Un soir de novembre 1995... A l'époque je bossais dans un bar du quartier latin le week-end. Je rentrais par le bus de nuit jusque dans ma chambre de bonne dans le 17ème arrondissement. J'allume la radio. France info ne suffisait que deux journaux toutes les heures. A cette heure, normalement on aurait dû avoir de la musique. A la place, un journaliste qui parle. Il se passe donc forcément quelque chose... "Si vous nous rejoignez, nous vous rappelons de l'information de la nuit : Le Premier ministre israélien, monsieur Yitzhak Rabin a été assassiné ce soir à Tel Aviv". Le choc.
Le lendemain, dimanche, un rassemblement improvisé se fait aux abords de l'ambassade d'Israël. Le ciel est bleu, mais les mines sont grises et pour certains, les yeux sont rouges.
Très vite, on connaît l'identité de l'assassin. Non, ce n'est pas un Arabe, c'est un Israélien. Un militant d'extrême droite. Le lundi matin, nous avons la réunion hebdomadaire du bureau national du Manifeste contre le FN, rue Rébeval dans le 19e arrondissement. Un de mes amis analyse froidement la situation en disant : " Ca y est, Israël est devenu un Etat comme les autres, il connaît la barbarie ".
La génération de nos parents avait connu probablement un choc comparable avec les assassinats de John Kennedy et son frères Bob ou encore celui de Martin Luther King.
La nôtre, avait assisté avec un espoir renouvelé mais tempéré à toute la séquence qui s'était ouverte depuis les discussions de Madrid jusqu'aux accords d'Oslo. La poignée de main sur la pelouse de la Maison Blanche en 1993, entre Rabin et Arafat sous le patronage de Bill Clinton allait, à coup sûr changer le cours de l'Histoire. On se souvenait tous de l'hésitation du Premier ministre israélien. Une fraction de seconde, puis, le militaire s'était transformé en soldat de la paix.
Né dans les années 70, les Accords de Camp David avaient fait partie de nos premiers souvenirs d'actualité internationale. Puis il y avait eu Sabra et Chatila, le terrorisme, l'Intifada... Peut-être que cette fois, ça marcherait...
Rabin n'était pas un héros prédestiné. L'Histoire s'était emparée de lui et il y avait laissé quelques blessures. Il s'était battu militairement pour son pays puis il avait dirigé son parti avant de se battre à nouveau pour son pays, politiquement cette fois.
Rabin portait déjà le prénom d'une promesse. A la vieille Sarah, stérile, un enfant avait été promis. Elle avait ri en apprenant la nouvelle. Alors on lui avait qu'elle devait appeler l'enfant "Il rira", la signification du prénom en hébreu.
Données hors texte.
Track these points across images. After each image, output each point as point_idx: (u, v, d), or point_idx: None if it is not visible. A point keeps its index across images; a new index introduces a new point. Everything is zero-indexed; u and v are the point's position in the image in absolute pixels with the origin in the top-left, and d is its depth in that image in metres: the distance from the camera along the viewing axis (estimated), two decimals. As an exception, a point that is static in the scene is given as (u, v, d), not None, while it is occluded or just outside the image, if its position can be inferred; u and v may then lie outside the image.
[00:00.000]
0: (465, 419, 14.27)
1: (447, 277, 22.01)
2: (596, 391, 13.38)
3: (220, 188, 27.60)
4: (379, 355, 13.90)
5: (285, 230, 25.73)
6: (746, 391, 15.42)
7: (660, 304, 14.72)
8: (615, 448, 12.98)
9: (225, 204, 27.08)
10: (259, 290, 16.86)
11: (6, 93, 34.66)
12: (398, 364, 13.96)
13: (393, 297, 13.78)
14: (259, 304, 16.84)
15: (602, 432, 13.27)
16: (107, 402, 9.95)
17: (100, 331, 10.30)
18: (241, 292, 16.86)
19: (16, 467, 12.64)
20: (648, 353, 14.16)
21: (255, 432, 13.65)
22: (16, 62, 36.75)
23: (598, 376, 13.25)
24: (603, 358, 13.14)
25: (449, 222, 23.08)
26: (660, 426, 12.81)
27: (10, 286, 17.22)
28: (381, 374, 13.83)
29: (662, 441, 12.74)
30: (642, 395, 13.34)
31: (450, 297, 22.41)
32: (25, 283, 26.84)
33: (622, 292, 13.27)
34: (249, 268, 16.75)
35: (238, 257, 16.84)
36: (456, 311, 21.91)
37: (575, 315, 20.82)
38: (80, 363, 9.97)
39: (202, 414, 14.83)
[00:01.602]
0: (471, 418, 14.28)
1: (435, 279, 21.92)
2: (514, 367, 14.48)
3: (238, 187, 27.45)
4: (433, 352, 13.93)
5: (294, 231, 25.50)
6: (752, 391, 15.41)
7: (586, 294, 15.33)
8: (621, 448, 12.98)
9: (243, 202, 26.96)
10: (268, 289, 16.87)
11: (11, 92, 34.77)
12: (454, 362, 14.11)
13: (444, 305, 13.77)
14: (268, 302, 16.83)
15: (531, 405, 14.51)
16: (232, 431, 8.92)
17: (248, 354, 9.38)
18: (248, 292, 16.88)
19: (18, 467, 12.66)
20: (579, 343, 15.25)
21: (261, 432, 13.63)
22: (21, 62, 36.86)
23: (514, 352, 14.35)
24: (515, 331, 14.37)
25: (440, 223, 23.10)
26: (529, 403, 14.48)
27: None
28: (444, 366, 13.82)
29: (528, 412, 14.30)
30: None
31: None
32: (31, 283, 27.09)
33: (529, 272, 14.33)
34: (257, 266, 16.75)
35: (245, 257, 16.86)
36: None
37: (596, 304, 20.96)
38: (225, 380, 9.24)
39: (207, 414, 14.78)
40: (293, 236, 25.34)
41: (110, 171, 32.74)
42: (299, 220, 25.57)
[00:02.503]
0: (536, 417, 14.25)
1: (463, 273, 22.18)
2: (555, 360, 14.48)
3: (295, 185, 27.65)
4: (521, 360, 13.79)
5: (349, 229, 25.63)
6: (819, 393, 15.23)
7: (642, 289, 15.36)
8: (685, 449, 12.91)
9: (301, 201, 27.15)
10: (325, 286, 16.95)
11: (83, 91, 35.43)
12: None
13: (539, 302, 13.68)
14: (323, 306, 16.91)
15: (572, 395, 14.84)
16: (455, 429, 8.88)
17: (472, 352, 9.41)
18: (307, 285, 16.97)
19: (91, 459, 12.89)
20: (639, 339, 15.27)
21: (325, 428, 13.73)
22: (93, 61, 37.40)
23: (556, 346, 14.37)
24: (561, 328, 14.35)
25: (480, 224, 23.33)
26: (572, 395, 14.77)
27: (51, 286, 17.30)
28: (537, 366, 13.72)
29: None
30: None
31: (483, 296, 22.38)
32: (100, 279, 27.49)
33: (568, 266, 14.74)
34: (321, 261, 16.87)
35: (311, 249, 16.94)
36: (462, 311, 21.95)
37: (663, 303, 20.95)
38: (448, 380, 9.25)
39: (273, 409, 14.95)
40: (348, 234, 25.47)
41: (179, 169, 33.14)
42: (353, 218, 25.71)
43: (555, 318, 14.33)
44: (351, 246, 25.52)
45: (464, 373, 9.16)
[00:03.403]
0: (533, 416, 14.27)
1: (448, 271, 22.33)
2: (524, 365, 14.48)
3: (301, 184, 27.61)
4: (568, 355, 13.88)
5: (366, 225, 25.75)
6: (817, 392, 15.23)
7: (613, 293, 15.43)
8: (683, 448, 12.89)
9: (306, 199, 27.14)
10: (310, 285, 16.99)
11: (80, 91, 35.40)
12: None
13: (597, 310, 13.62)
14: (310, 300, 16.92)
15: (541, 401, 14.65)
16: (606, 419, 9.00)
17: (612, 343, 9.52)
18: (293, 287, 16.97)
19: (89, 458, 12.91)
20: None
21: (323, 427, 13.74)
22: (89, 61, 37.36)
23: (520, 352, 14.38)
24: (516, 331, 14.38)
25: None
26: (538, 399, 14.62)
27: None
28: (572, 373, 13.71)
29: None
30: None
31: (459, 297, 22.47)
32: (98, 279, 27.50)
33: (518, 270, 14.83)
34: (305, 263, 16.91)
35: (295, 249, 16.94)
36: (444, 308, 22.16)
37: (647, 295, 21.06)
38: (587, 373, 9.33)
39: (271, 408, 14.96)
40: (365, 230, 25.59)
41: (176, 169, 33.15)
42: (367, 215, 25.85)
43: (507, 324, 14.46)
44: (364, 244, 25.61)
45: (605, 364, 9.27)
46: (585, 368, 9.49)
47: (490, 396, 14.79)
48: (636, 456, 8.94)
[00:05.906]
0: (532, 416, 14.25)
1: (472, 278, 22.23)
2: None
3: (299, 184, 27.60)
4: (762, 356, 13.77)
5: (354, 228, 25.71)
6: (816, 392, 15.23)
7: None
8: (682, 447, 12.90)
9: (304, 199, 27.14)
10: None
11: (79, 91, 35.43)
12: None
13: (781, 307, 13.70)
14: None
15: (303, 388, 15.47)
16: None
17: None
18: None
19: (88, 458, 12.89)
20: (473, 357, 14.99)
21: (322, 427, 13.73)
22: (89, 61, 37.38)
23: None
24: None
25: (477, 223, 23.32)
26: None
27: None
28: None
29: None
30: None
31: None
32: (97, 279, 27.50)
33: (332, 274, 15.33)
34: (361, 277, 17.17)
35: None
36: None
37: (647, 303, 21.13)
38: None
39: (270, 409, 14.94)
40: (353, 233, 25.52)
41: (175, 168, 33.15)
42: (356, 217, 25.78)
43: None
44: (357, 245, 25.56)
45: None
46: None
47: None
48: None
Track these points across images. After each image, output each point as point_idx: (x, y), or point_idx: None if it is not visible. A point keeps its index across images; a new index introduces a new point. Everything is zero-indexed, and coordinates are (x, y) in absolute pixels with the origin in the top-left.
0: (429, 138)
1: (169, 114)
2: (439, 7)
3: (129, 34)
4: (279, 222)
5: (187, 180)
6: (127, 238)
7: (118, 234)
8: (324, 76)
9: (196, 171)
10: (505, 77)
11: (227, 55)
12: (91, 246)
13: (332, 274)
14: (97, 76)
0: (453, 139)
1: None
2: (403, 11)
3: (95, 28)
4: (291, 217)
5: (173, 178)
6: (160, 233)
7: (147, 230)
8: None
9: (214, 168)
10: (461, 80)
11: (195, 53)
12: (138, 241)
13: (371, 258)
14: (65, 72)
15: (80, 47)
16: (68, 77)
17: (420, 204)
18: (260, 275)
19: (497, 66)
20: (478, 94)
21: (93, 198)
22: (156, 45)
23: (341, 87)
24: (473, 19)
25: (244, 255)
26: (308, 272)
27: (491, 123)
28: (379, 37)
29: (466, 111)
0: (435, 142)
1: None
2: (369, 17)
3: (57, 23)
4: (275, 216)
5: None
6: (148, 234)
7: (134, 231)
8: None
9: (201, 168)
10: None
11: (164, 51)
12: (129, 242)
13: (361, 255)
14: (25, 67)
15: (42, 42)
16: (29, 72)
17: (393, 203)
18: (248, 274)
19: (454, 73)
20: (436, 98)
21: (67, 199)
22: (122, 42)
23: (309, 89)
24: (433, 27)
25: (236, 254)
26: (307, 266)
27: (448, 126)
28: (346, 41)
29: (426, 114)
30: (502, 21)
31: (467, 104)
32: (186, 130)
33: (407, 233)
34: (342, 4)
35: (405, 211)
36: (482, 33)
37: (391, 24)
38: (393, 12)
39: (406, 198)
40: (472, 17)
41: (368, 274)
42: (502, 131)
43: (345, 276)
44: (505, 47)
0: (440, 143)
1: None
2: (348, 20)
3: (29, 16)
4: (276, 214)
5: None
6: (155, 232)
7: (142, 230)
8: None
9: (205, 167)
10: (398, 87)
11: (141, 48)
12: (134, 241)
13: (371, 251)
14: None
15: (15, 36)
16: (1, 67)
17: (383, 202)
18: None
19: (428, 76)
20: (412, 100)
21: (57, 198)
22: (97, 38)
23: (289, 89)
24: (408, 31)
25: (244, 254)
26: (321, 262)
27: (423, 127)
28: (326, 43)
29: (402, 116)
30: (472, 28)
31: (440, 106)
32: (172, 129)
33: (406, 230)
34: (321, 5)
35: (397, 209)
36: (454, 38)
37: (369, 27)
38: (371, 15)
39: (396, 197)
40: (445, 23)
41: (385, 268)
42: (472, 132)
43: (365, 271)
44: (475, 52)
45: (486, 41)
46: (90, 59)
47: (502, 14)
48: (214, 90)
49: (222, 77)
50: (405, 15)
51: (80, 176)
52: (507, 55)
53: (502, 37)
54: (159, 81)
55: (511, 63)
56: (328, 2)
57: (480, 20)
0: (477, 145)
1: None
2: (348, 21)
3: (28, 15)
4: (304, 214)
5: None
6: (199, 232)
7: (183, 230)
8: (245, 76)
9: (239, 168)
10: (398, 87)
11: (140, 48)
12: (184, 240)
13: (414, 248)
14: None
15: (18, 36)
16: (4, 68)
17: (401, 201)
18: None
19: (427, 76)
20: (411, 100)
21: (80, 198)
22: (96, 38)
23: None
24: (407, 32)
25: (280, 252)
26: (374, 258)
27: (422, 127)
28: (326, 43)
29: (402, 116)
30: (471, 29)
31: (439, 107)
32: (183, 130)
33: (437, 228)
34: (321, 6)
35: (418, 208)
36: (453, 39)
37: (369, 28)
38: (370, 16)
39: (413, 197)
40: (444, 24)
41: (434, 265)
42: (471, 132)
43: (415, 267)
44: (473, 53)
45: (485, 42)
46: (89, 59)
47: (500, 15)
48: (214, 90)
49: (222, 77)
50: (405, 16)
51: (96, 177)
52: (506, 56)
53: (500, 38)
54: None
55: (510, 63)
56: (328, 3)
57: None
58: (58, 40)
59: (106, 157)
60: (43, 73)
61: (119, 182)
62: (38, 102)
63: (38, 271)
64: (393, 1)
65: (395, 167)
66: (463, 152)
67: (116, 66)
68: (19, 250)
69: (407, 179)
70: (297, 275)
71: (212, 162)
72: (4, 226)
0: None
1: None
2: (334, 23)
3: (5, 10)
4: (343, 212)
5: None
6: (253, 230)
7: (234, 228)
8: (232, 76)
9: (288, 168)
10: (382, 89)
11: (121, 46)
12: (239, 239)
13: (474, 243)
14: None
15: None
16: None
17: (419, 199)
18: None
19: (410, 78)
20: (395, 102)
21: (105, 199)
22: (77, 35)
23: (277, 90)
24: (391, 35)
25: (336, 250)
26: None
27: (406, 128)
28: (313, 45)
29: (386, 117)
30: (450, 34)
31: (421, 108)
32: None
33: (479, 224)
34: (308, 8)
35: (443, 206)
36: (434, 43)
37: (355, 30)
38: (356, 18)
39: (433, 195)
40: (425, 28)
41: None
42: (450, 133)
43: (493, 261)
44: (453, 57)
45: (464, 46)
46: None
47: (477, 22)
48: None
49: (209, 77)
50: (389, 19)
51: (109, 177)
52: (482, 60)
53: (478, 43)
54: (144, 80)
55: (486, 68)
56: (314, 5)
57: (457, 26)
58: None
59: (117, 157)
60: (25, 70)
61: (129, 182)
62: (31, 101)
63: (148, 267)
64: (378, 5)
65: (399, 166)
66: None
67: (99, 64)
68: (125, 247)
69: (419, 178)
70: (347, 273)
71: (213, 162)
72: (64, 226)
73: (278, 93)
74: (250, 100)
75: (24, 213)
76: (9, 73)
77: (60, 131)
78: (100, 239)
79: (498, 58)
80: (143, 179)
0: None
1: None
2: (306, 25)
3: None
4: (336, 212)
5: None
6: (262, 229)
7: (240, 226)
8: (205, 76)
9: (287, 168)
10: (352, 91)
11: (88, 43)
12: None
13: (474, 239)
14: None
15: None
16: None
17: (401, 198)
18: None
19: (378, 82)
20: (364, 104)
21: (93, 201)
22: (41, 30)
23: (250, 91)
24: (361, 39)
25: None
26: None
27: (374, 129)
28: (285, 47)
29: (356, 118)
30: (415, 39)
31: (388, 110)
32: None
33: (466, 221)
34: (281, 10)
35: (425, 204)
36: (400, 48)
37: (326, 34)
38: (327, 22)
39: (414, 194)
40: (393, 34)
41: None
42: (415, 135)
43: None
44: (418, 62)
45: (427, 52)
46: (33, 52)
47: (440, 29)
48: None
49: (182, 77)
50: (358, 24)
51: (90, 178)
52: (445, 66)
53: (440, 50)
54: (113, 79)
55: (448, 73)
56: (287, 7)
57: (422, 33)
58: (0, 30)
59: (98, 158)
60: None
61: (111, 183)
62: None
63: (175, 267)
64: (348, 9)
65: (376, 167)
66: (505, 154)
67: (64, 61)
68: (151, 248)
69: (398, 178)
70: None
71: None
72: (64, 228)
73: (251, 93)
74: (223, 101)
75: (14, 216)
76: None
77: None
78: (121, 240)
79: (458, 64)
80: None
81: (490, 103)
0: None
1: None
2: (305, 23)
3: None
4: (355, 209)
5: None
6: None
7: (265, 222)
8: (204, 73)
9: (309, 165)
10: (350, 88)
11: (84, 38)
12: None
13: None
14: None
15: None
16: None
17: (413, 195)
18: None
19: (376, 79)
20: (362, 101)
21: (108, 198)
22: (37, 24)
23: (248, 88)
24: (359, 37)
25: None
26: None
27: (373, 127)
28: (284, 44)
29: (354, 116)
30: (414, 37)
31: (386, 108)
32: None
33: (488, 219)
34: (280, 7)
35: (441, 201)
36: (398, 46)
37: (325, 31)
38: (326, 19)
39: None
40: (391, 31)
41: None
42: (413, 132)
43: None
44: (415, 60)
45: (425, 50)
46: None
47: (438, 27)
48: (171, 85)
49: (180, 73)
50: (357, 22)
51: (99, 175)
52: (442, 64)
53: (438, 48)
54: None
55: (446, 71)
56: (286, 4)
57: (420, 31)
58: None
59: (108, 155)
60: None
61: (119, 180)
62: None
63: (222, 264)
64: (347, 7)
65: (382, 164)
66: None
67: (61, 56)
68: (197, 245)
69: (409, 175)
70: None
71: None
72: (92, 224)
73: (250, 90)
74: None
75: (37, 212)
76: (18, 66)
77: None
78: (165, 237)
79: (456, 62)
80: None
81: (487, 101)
C'était un homme de gauche. Ses parents étaient venus d'Europe orientale. Lui était né dans la Palestine mandataire de parents militants actifs de la gauche sioniste. Il voulait devenir ingénieur agronome, spécialisé dans l'irrigation, mais l'Histoire allait en décider autrement.
Il ne fut pas assassiné par un terroriste arabe, mais par un Israélien, militant d'extrême droite. Nous n'avons pas oublié le climat de haine qui secoua Israël à cette période où des rabbins priaient pour qu'il meure, où il était grimé dans les manifestations auxquelles le Likoud participait en officier SS... Nous n'avons pas oublié la folie qui s'était emparée du pays et qui déboucha sur un terrible passage à l'acte.
Lui qui disait qu'il fallait lutter contre le terrorisme comme s'il n'y avait pas de processus de paix et lutter pour la paix comme s'il n'y avait pas de terrorisme, n'était un orateur qui enflammait les meetings, mais il avait la peau tannée autant par le travail des champs que par le labourage des champs de bataille. Quand on a fait la guerre, on sait de quoi on parle et on sait le prix de la paix. Un peu comme les anciens chefs du Shabak ou du Mossad qui ces dernières années sont sortis de leur silence pour dire que pour toutes les raisons du monde l'occupation et la colonisation devaient cesser.
Aujourd'hui, tout a été dit ou écrit sur la paix. Cette paix des Braves qui tarde à venir au point que radicaux des deux pays sont alliés dans le refus de dépasser la haine. Les voix des colombes sont couvertes par les cris des faucons. Le cynisme règne... La radicalisation se répand. Mais personne ne peut accepter une seule seconde que Rabin soit mort pour rien, lui qui n'avait perdu aucune guerre.
Faire vivre la mémoire et honorer l'homme c'est tout faire pour réaliser son rêve, parce que c'est aussi celui de millions d'hommes et de femmes.